- [Exercise brief]:
Go through the records and set each one down exactly, skipping any picture.

- [Supplied records]:
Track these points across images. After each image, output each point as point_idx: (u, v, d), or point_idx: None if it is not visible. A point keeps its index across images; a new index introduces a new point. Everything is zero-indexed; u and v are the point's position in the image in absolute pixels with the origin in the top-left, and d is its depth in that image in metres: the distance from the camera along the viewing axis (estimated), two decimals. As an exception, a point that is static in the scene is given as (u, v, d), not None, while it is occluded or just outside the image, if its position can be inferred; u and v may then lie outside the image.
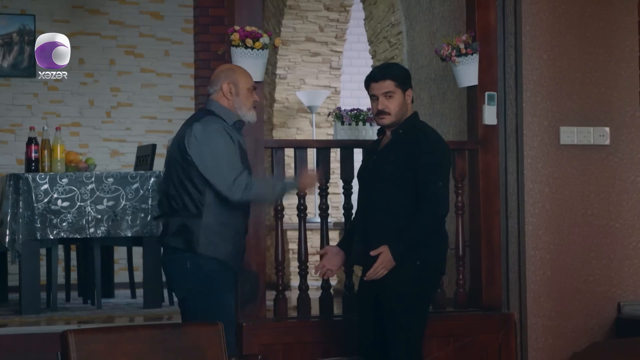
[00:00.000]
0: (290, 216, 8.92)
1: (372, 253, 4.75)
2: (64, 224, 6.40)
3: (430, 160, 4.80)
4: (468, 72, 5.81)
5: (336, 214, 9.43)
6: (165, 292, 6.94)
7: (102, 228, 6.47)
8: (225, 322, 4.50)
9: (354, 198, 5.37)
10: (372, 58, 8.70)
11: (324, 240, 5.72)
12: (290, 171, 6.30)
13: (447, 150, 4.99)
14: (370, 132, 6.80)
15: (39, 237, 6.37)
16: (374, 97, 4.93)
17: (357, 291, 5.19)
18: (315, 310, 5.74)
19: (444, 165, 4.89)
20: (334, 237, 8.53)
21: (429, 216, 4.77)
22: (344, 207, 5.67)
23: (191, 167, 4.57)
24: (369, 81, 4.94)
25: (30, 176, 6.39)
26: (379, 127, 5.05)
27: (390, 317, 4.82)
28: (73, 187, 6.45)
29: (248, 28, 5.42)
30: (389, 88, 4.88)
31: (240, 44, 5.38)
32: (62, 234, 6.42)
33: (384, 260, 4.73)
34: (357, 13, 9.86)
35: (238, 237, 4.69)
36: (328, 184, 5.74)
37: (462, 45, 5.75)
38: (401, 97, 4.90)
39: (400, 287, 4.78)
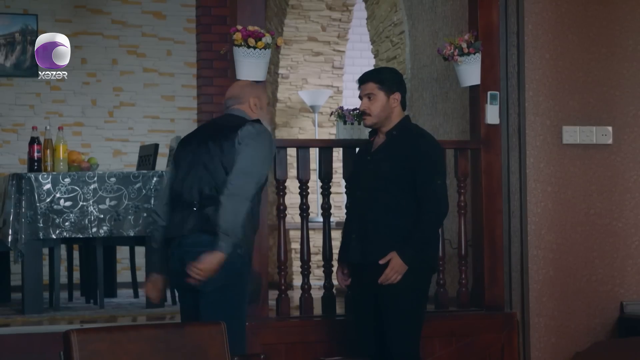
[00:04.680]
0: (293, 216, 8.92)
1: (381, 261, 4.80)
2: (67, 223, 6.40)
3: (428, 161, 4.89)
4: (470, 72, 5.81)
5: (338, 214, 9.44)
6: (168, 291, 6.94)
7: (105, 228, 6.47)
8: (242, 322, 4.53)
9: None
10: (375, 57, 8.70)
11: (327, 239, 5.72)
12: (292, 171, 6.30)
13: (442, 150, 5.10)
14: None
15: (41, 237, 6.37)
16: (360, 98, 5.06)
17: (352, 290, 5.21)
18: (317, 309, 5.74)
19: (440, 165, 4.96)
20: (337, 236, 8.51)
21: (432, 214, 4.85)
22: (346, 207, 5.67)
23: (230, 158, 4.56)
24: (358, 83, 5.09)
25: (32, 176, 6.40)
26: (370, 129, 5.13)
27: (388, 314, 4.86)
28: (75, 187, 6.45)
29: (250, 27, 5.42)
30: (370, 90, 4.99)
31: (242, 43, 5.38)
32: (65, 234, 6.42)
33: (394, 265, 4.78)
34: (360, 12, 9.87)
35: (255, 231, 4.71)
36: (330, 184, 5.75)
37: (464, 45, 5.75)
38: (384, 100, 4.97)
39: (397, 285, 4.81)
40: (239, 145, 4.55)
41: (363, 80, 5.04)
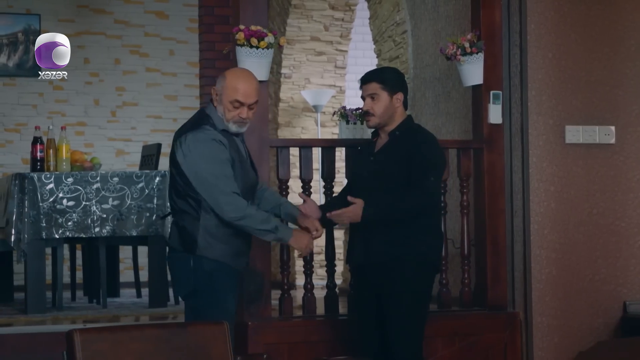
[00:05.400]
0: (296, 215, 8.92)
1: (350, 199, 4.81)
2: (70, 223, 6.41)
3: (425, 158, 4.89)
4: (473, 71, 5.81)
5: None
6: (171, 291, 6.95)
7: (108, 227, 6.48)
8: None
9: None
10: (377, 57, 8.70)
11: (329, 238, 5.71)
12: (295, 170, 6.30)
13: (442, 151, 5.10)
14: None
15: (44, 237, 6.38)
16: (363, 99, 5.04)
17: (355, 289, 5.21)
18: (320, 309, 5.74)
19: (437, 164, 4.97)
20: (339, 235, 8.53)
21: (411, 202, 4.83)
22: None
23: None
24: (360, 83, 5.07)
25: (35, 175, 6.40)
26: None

- [Answer to this task]:
Track these points across images. After each image, output each point as point_idx: (u, v, d), or point_idx: None if it is not visible. A point keeps its index across images; a new index introduces a new point. Everything is zero-indexed; u and v are the point's position in the image in absolute pixels with the origin in the top-left, and d is its depth in that image in metres: the distance from the camera along the viewing axis (estimated), two decimals. As an exception, a point that is static in the scene is given as (u, v, d), not None, while it is occluded or just outside the image, if its position can be inferred; u and v may then lie outside the image.
[00:00.000]
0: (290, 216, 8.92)
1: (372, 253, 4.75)
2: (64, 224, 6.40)
3: (430, 160, 4.80)
4: (468, 72, 5.81)
5: (336, 214, 9.43)
6: (165, 292, 6.94)
7: (102, 228, 6.47)
8: (225, 322, 4.50)
9: (354, 198, 5.37)
10: (372, 58, 8.70)
11: (324, 240, 5.72)
12: (290, 171, 6.30)
13: (447, 150, 4.99)
14: (370, 132, 6.80)
15: (39, 237, 6.37)
16: (374, 97, 4.93)
17: (357, 291, 5.19)
18: (315, 310, 5.74)
19: (444, 165, 4.89)
20: (334, 237, 8.53)
21: (429, 216, 4.77)
22: (344, 207, 5.67)
23: (191, 167, 4.57)
24: (369, 81, 4.94)
25: (30, 176, 6.39)
26: (379, 127, 5.05)
27: (390, 317, 4.82)
28: (73, 187, 6.45)
29: (248, 28, 5.42)
30: (389, 88, 4.88)
31: (240, 44, 5.38)
32: (62, 234, 6.42)
33: (384, 260, 4.73)
34: (357, 13, 9.86)
35: (238, 237, 4.69)
36: (328, 184, 5.74)
37: (462, 45, 5.75)
38: (401, 97, 4.90)
39: (400, 287, 4.78)
[00:04.680]
0: (293, 216, 8.92)
1: (381, 261, 4.80)
2: (67, 223, 6.40)
3: (428, 161, 4.89)
4: (470, 72, 5.81)
5: (338, 214, 9.44)
6: (168, 291, 6.94)
7: (105, 228, 6.47)
8: (242, 322, 4.53)
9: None
10: (375, 57, 8.70)
11: (327, 239, 5.72)
12: (292, 171, 6.30)
13: (442, 150, 5.10)
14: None
15: (41, 237, 6.37)
16: (360, 98, 5.06)
17: (352, 290, 5.21)
18: (317, 309, 5.74)
19: (440, 165, 4.96)
20: (337, 236, 8.51)
21: (432, 214, 4.85)
22: (346, 207, 5.67)
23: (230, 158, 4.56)
24: (358, 83, 5.09)
25: (32, 176, 6.40)
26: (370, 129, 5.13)
27: (388, 314, 4.86)
28: (75, 187, 6.45)
29: (250, 27, 5.42)
30: (370, 90, 4.99)
31: (242, 43, 5.38)
32: (65, 234, 6.42)
33: (394, 265, 4.78)
34: (360, 12, 9.87)
35: (255, 231, 4.71)
36: (330, 184, 5.75)
37: (464, 45, 5.75)
38: (384, 100, 4.97)
39: (397, 285, 4.81)
40: (239, 145, 4.55)
41: (363, 80, 5.04)
[00:05.400]
0: (296, 215, 8.92)
1: (350, 199, 4.81)
2: (70, 223, 6.41)
3: (425, 158, 4.89)
4: (473, 71, 5.81)
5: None
6: (171, 291, 6.95)
7: (108, 227, 6.48)
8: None
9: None
10: (377, 57, 8.70)
11: (329, 238, 5.71)
12: (295, 170, 6.30)
13: (442, 151, 5.10)
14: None
15: (44, 237, 6.38)
16: (363, 99, 5.04)
17: (355, 289, 5.21)
18: (320, 309, 5.74)
19: (437, 164, 4.97)
20: (339, 235, 8.53)
21: (411, 202, 4.83)
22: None
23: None
24: (360, 83, 5.07)
25: (35, 175, 6.40)
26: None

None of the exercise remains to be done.